*Exercise prompt*. Locate every line in the rows below that contains the string "family", and copy each of those lines in full.

*Data records*.
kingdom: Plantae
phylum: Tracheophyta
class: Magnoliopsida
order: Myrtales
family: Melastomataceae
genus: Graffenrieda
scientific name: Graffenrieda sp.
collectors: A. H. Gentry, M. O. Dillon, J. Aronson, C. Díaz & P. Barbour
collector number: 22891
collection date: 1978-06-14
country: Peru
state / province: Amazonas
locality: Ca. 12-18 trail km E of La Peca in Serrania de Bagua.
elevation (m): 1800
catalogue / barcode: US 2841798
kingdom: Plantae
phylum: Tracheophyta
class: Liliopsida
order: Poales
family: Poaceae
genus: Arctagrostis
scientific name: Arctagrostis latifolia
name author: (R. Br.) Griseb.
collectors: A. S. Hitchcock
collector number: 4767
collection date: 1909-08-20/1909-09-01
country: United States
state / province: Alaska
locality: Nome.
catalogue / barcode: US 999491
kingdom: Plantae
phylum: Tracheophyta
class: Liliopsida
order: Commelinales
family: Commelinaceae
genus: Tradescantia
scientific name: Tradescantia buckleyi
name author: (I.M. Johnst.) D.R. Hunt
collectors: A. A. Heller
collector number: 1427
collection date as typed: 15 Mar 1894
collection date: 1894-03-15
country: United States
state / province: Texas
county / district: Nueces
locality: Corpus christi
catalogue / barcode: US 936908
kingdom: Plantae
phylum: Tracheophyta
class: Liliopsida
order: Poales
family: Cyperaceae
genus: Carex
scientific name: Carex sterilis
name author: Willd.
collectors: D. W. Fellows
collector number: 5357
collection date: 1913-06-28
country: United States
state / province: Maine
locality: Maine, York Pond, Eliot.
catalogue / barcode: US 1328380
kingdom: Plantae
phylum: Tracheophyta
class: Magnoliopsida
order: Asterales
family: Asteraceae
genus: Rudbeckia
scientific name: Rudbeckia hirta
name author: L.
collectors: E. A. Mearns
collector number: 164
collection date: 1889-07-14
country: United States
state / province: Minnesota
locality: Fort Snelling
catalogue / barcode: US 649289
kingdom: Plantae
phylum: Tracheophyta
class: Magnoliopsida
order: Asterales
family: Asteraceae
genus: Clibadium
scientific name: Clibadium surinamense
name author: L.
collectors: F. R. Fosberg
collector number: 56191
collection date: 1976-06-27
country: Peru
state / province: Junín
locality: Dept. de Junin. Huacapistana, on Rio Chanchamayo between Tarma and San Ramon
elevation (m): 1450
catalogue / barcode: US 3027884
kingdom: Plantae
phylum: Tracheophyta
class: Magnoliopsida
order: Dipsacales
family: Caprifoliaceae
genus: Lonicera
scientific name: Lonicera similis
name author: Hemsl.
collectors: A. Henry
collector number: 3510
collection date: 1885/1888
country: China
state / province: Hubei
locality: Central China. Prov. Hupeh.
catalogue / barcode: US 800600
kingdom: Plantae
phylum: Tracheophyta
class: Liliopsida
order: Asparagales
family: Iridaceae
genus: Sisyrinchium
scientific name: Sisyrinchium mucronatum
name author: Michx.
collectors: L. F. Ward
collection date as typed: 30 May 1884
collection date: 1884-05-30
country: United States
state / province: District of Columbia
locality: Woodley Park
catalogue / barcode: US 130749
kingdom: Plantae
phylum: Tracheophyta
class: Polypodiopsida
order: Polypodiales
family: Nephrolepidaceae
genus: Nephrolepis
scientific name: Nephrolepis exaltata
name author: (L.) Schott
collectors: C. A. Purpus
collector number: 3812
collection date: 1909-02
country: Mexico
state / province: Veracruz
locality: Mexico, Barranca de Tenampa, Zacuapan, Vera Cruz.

*Solution to this problem*.
family: Melastomataceae
family: Poaceae
family: Commelinaceae
family: Cyperaceae
family: Asteraceae
family: Asteraceae
family: Caprifoliaceae
family: Iridaceae
family: Nephrolepidaceae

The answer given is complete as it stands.